To enable it with track loss proposed by us, in train_settings/joint_pose_nerf_training/<your_config.py>, set settings_model.track.precompute_ka_for_track_loss=True and settings_model.loss_type = 'photometric_and_track_and_depth_reg'.

Track based Loss

We propose to calculate the reprojection loss in the feature track scope.

To enable it in the training, in train_settings/joint_pose_nerf_training/<your_config.py> set settings_model.loss_type = 'photometric_and_track, which means we are using photometric rendering loss and track reprojection loss.

The implementation is in source/training/core/base_track_loss.py and source/training/core/track_graph.py.

Depth Smoothness loss

The depth smoothness loss encourages the image gradient align with depth gradient, which is implemented in source/training/core/base_depth_reg_loss.py. You can now enable it by set settings_model.loss_type = 'photometric_and_track_and_depth_reg, which means we are using photometric rendering loss, track loss and depth regularization loss.

Code structure

The framework in source/ consists of the following sub-modules.

  • training:
    • core: the losses, sampling strategy and metric files
    • engine: Classes for main training routine
    • base.py: Base class for the NeRF/pose trainer. All the others inherit from it.
    • nerf_trainer.py: The main engine for training a NeRF model, considering fixed ground-truth poses. Only the NeRF model is optimized. It inherits base.py.
    • joint_pose_nerf_trainer.py: The main engine for training of the NeRF model jointly with refining initial noisy camera poses. This corresponds to SPARF's main use case. Optimized are the NeRF model and the camera pose estimates. It inherits nerf_trainer.py.
    • nerf_trainer_w_fixed_colmap_poses.py: The main engine for training a NeRF model, considering fixed poses, obtained from COLMAP (or some other initialization). The poses are therefore most likely noisy. Only the NeRF model is optimized.
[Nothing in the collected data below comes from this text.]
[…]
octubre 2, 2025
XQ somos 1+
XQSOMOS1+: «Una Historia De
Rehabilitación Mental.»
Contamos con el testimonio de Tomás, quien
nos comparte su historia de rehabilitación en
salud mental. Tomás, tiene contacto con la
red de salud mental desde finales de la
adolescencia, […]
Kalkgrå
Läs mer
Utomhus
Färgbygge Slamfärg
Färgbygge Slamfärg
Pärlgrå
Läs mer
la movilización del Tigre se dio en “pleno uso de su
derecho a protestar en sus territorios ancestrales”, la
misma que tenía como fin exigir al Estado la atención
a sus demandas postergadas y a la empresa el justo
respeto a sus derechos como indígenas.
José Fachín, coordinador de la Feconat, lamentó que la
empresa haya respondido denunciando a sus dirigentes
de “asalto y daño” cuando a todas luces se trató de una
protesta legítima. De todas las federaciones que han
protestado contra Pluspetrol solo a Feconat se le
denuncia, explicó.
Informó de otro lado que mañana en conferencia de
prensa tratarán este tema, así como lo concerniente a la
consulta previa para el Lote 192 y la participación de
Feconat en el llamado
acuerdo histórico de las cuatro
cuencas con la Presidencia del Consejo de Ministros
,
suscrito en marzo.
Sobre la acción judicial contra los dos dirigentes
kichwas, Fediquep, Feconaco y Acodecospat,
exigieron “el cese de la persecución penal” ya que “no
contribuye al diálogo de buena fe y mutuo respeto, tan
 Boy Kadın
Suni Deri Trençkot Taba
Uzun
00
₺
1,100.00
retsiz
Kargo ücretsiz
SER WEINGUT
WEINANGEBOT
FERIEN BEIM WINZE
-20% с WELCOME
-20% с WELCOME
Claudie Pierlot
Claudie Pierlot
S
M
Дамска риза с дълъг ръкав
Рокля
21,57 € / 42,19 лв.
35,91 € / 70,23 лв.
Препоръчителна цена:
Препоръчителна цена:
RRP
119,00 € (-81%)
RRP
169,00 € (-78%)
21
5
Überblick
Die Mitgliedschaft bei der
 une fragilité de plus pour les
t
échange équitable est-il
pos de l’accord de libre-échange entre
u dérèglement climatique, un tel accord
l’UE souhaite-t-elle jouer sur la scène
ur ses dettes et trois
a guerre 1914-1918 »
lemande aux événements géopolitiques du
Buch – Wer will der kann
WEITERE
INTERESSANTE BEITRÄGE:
This is to show comparison to the joint refinement. It inherits nerf_trainer.py.
  • train_settings: Contains config files, specifying the training of a network. For each experiment, we create a new config file in train_settings. The logging and saving will adapt accordingly so only the config file needs to be created in train_settings.
  • admin: Includes functions for loading networks, tensorboard etc. and also contains environment settings.
  • datasets: Contains integration of a number of datasets. All datasets inherent from the base Dataset class in datasets/base.py
  • utils: Contains functions for logging, visualizations, geometric operations and colmap initalization.
    • geometry: Utils for geometric transformations
    • colmap_initialization: Utils to initializes poses with COLMAP, run with different matchers
  • models: Contains NeRF model definition, different pose parametrization and the correspondence network wrapper.

License

This code is licensed under the Apache 2.0 License. See LICENSE for more details.